As president, he enacted a series of executive orders restricting collective bargaining among federal workers, but Biden quickly rolled them back, Forrant said. Several experts pointed out that neither he nor Vance support the Protecting the Right to Organize Act, a piece of legislation stalled in the Senate and considered the crown jewel of pro-union efforts.

“It really explicitly lays out its goal of expanding various labor protections with respect to workers, rights to organize and bargain collectively in the workplace,” Kobes said. “It has a variety of provisions that would really work toward that, whether it’s prohibiting companies from having mandatory anti-union meetings, or instituting sanctions for companies that violate workers’ rights.”

Holzer and Forrant both said the PRO Act is the top legislative priority for labor. Harris supports the bill, which is also part of the Democratic Party platform. In addition to the NLRB appointments and the PRO Act, Holzer said the Biden-Harris administration has incorporated pro-union positions into legislation like the infrastructure bill.

Trump also has policies that aren’t explicitly related to unions but still affect members.

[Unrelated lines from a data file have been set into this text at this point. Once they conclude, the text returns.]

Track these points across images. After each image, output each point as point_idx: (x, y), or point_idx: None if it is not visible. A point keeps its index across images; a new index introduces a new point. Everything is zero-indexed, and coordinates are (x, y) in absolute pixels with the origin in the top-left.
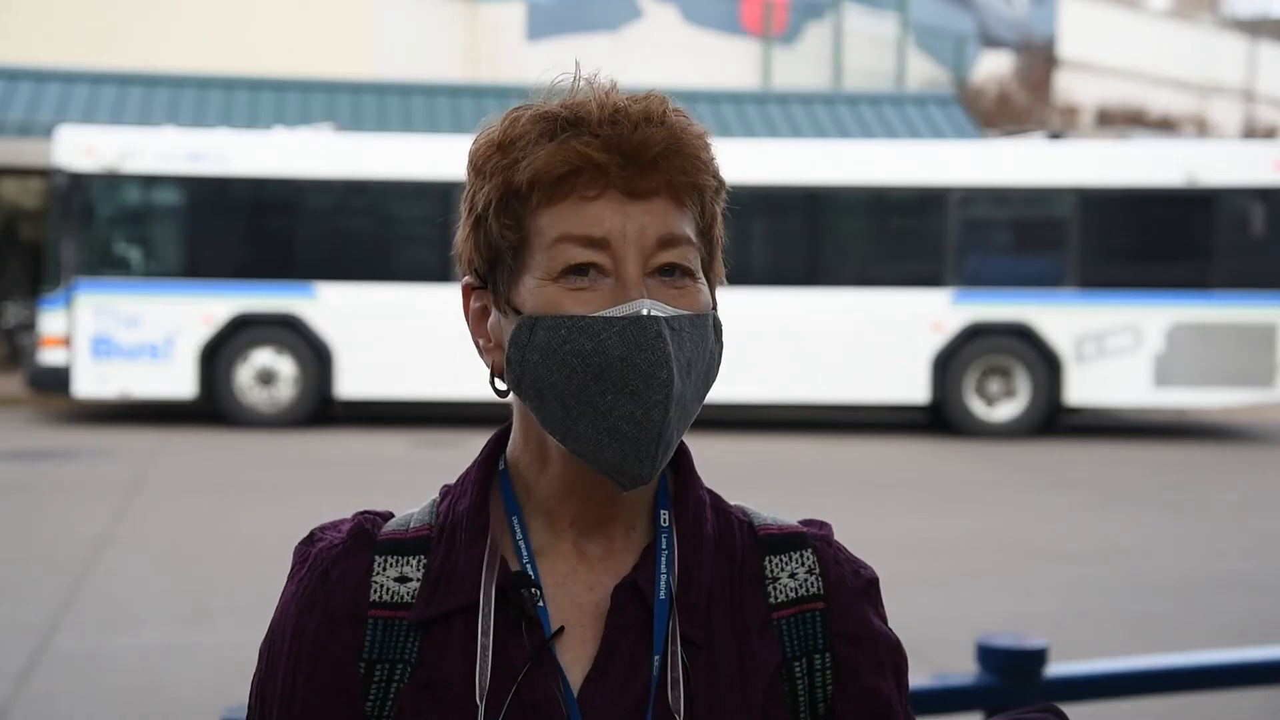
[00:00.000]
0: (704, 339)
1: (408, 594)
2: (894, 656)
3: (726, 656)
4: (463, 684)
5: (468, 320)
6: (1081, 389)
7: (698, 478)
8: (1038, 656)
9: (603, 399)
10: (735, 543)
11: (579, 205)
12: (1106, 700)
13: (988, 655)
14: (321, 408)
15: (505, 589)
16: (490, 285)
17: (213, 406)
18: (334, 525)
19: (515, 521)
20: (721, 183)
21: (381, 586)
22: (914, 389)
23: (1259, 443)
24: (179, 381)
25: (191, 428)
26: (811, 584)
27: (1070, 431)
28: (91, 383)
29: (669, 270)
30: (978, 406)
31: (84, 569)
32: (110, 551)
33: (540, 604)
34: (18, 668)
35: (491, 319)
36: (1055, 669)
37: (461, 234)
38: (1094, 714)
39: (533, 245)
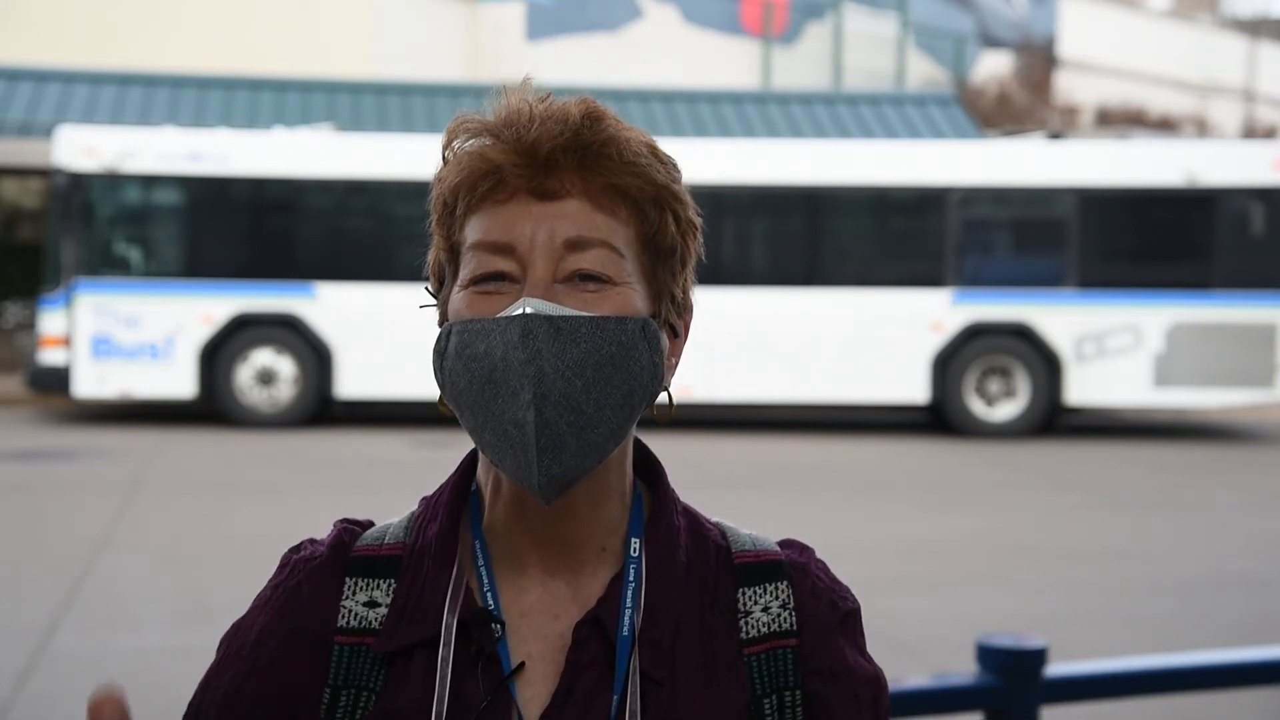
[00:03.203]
0: (610, 341)
1: (375, 620)
2: (872, 689)
3: (689, 694)
4: (420, 718)
5: None
6: (1081, 389)
7: (673, 500)
8: (1037, 656)
9: (495, 403)
10: (709, 571)
11: (493, 210)
12: (1106, 700)
13: (987, 655)
14: (321, 408)
15: (466, 623)
16: (437, 278)
17: (213, 406)
18: (322, 541)
19: (478, 547)
20: (674, 193)
21: (350, 611)
22: (914, 389)
23: (1259, 443)
24: (179, 381)
25: (191, 428)
26: (785, 619)
27: (1070, 431)
28: (91, 383)
29: (584, 276)
30: (978, 406)
31: (84, 569)
32: (110, 551)
33: (500, 639)
34: (18, 668)
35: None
36: (1055, 669)
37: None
38: (1094, 714)
39: (460, 255)
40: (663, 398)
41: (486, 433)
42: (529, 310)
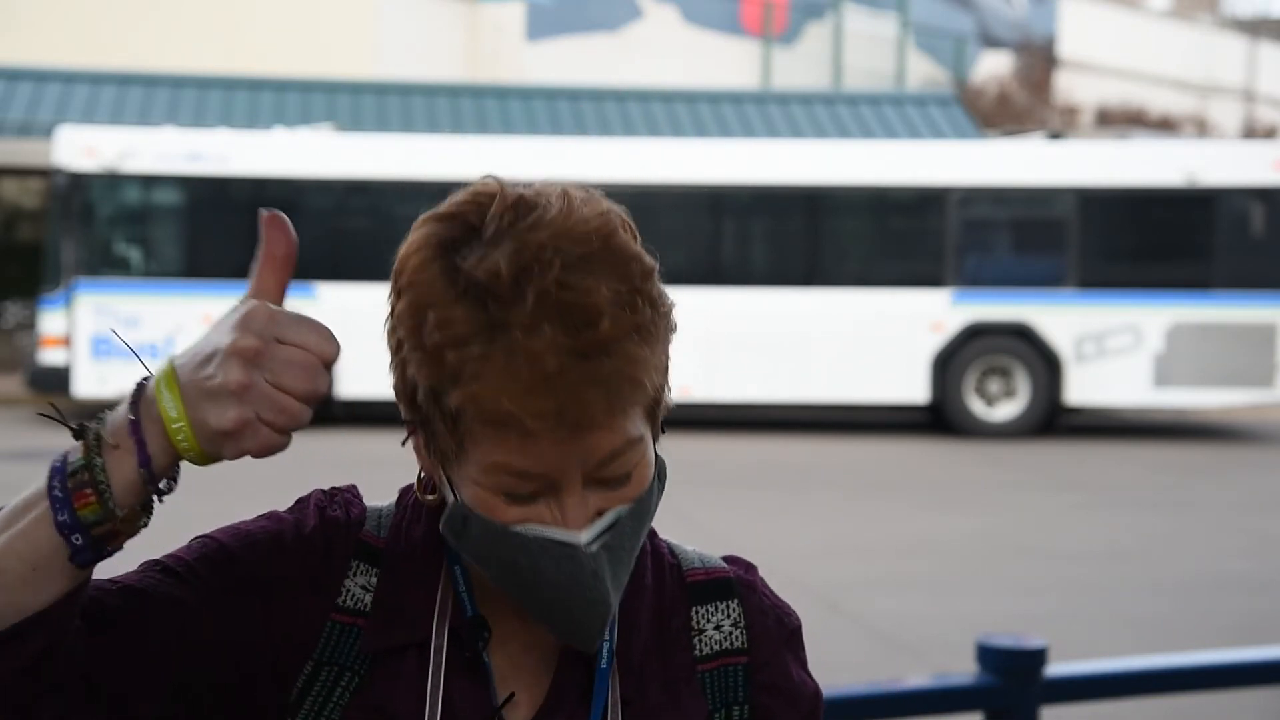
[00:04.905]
0: (647, 511)
1: (367, 604)
2: (812, 704)
3: (657, 711)
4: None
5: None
6: (1081, 389)
7: None
8: (1037, 656)
9: (539, 601)
10: (665, 591)
11: (519, 440)
12: (1106, 700)
13: (988, 655)
14: (322, 408)
15: (458, 629)
16: (422, 430)
17: None
18: (347, 500)
19: (458, 572)
20: (656, 323)
21: (349, 592)
22: (914, 389)
23: (1259, 443)
24: None
25: None
26: (736, 637)
27: (1070, 431)
28: (91, 383)
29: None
30: (978, 406)
31: None
32: None
33: (485, 657)
34: None
35: (416, 441)
36: (1055, 669)
37: (390, 353)
38: (1094, 714)
39: (466, 441)
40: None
41: (524, 604)
42: (590, 546)
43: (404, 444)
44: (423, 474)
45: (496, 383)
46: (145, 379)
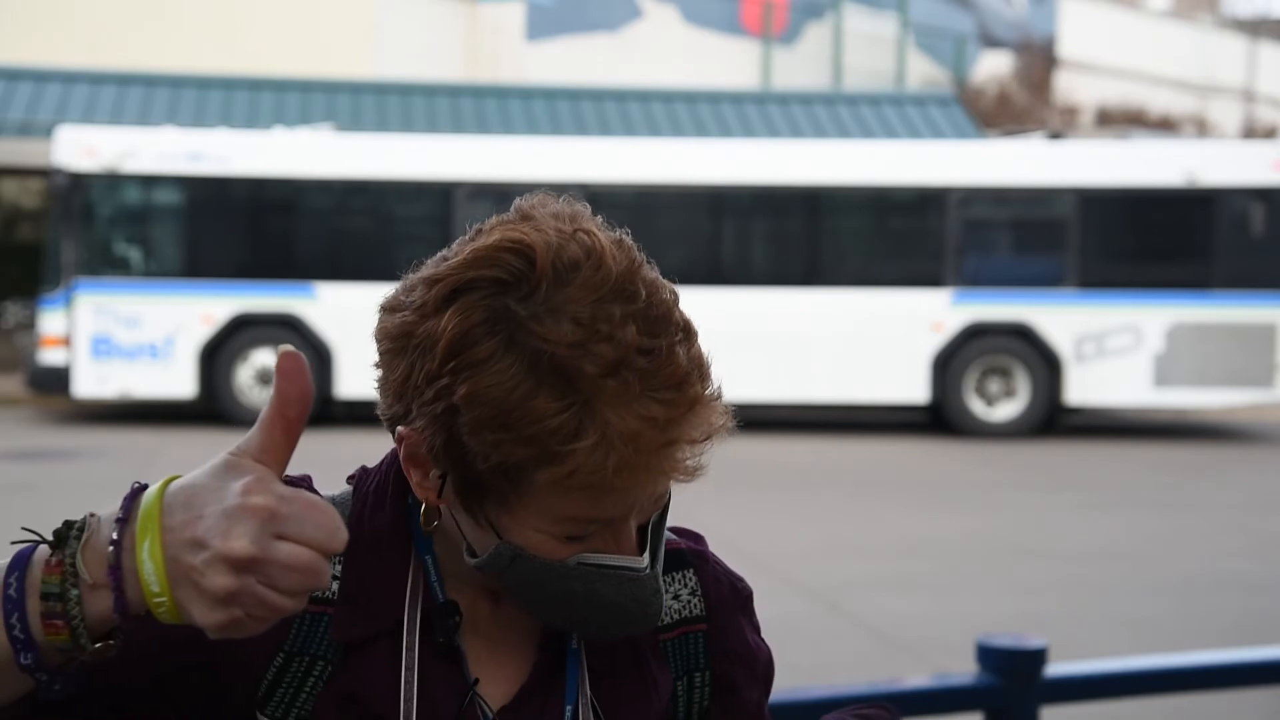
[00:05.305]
0: (669, 502)
1: (334, 592)
2: (765, 669)
3: (628, 682)
4: (388, 709)
5: (398, 449)
6: (1081, 389)
7: None
8: (1037, 656)
9: (592, 621)
10: None
11: (605, 496)
12: (1106, 700)
13: (987, 655)
14: (322, 408)
15: (429, 616)
16: (453, 477)
17: (213, 406)
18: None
19: (430, 563)
20: (703, 354)
21: None
22: (914, 389)
23: (1259, 443)
24: (179, 381)
25: (191, 428)
26: (694, 606)
27: (1070, 431)
28: (91, 383)
29: None
30: (978, 406)
31: None
32: None
33: (459, 641)
34: None
35: (445, 489)
36: (1055, 669)
37: (398, 401)
38: (1094, 714)
39: (532, 498)
40: None
41: (564, 625)
42: (651, 569)
43: (440, 495)
44: (426, 505)
45: (599, 464)
46: (139, 488)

Holzer said some of his economic policies risk undermining union power in the future: the proposed tariffs would likely be inflationary and recessionary, and the mass deportations would upend the economy overall.

“Most economists would say that the things Trump thinks are good for union members are not necessarily bad for the economy or the labor market,” Holzer told Business Insider.

The power of unions extends beyond union members. Kobes says there is ample evidence that raising their wages also raises the wages of non-union members.

The experts Business Insider spoke to concluded that a Harris administration would be better for union members. Some even said a second Trump term could be worse for workers’ rights than a first.

“There were at least some guardrails in the first Trump administration,” Holzer said. “I think they would probably go away, both in domestic policy and foreign policy.”

He fears that the NLRB appointments will be “more punitive” and that Trump will take “retaliatory measures” against union leaders who support Harris.

“I think we also have to remember that union members still voted overwhelmingly for President Biden and I have no reason to think that Vice President Harris won’t do as well or better with union members in this election,” Block said. “She’s running as part of an administration that rightly calls itself the most pro-union administration in history, or at least since the Roosevelt administration.”

Despite their assessments, Trump still retains a hold on some members of the party, for both cultural and economic reasons.

“People haven’t done enough detailed polling, but I suspect part of it has to do with religion, with evangelical voters who are union members and workers, but also vote with respect to cultural issues, religion, abortion, that sort of thing,” Forrant said. “I think part of Donald Trump’s appeal also comes from the very hard line he takes on immigration.”